The President's Distinguished Lecture Series

Sponsored by Student Affairs: Spectrum

Wed, February 16, 2005 at 7:00 pm

Admission: Tickets have all sold out.

Town and Gown (TGF)
University Park Campus

Two-time Pulitzer Prize-winning author David McCullough discusses the concepts of history and the humanities and the role they play in a democracy.

“Those who do not learn from the mistakes of history,” it’s been said, “are destined to repeat them.”

Unfortunately, for many students the study of American history means memorizing dates and dry facts about long-dead political figures.

Two-time Pulitzer Prize-winning author David McCullough has an idea how to make past events more interesting: “[Students] want to learn, and there’s no problem getting young people interested in history. Barbara Tuchman said it perfectly in two words, ‘Tell stories,’” McCullough said. “That’s the way to teach history.”

McCullough should know. He has been credited with reawakening Americans’ interest in history through his acclaimed historical accounts.

“We have a generation of young people who are historically illiterate. This is a serious problem,” McCullough has said. “We’ve got to start talking about history with our children and in front of our children. We’ve got to encourage them to read good books about history, books that a person would want to read.”

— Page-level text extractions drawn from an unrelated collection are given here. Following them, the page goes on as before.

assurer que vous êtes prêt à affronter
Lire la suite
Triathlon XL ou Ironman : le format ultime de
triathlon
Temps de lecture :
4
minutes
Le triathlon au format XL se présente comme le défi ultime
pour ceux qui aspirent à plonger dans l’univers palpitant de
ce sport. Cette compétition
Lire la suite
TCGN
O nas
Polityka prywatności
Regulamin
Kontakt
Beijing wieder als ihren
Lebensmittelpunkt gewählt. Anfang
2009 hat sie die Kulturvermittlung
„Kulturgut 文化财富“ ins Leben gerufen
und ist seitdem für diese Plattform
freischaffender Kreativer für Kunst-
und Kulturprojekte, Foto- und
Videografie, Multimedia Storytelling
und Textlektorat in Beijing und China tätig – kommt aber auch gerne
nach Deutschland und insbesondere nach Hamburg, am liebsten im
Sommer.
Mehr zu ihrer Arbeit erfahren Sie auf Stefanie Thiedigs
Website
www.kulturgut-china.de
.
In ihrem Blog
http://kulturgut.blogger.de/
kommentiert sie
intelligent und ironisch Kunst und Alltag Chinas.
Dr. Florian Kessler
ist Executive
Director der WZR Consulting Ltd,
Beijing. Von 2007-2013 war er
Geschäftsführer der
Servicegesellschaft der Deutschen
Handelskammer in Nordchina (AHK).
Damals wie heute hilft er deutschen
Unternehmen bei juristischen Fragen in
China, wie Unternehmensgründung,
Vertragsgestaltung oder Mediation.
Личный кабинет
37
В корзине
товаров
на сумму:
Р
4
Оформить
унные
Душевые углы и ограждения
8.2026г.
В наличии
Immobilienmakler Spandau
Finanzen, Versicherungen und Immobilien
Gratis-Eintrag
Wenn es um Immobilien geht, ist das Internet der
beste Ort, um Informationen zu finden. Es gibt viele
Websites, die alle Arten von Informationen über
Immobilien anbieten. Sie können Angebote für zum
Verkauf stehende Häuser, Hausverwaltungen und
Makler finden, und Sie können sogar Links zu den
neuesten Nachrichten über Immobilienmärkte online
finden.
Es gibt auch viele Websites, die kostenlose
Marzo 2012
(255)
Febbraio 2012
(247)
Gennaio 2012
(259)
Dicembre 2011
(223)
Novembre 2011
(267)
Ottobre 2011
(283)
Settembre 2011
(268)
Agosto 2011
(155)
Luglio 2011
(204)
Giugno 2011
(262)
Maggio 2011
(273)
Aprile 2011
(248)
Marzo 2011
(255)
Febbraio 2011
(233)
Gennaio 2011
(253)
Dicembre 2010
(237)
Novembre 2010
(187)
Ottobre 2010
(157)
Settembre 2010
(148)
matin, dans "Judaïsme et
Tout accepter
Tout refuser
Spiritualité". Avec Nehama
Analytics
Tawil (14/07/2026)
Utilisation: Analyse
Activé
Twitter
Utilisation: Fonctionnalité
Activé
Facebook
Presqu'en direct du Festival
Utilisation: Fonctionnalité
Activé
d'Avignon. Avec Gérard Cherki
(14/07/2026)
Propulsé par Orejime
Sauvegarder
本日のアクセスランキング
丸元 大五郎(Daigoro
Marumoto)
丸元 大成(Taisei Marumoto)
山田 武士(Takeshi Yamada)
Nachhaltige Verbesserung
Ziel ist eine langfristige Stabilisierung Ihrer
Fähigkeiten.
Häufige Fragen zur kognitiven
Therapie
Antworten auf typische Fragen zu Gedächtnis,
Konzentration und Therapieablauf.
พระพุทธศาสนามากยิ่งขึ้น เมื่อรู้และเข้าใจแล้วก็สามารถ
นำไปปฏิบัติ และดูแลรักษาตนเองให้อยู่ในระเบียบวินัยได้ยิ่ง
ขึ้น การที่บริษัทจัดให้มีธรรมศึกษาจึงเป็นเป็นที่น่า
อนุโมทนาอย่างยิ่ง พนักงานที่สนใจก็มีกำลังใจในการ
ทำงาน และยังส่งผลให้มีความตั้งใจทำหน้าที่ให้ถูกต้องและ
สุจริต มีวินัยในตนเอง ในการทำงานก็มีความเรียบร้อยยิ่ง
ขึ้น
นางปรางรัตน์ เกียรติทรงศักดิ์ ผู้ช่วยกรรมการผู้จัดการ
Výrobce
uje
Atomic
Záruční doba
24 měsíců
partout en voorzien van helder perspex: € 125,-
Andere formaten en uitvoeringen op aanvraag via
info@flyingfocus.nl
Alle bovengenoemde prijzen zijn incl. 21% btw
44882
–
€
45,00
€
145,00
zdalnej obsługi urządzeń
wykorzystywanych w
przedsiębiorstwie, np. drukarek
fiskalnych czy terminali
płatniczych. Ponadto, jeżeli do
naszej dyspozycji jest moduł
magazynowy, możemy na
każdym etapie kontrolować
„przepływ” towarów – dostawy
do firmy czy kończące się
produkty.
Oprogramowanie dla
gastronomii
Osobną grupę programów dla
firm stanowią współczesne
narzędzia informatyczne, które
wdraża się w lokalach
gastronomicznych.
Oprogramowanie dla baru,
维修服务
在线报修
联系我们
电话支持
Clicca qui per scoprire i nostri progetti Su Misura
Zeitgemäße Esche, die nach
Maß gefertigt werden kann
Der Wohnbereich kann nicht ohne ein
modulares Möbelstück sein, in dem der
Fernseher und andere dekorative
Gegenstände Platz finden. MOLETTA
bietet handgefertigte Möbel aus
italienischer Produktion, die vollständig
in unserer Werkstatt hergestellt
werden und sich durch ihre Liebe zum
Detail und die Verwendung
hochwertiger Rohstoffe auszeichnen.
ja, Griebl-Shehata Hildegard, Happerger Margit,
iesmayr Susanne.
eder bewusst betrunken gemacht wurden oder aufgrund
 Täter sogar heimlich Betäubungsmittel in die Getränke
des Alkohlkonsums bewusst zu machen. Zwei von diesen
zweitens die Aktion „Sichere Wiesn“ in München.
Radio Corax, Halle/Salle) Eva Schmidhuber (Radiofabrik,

From learning about the hundred-year saga of the American governance of the Panama Canal to discovering the private achievements and frailties of an unpopular president, McCullough’s history books – which read more like novels – have rekindled interest in reading history and have made him one of nation’s most successful historians.

His books have been praised for their exceptional narrative sweep, scholarship and insight into American life, as well as their literary distinction. His most recent work hit the New York Times best-seller list at number one and has remained there for more than a year.

McCullough’s first book, “The Johnstown Flood,” captivated the nation in 1968 with his account of the devastation of a small Pennsylvania community. Since then, McCullough has written six more books – “The Great Bridge,” “The Path Between the Seas,” “Mornings on Horseback,” “Brave Companions,” “Truman” and “John Adams.”

Along the way, he has earned two Pulitzer Prizes (for “Truman” in 1993 and “John Adams” in 2002), two National Book Awards, a Charles Frankel Prize and two Francis Parkman Prizes from the American Society of Historians.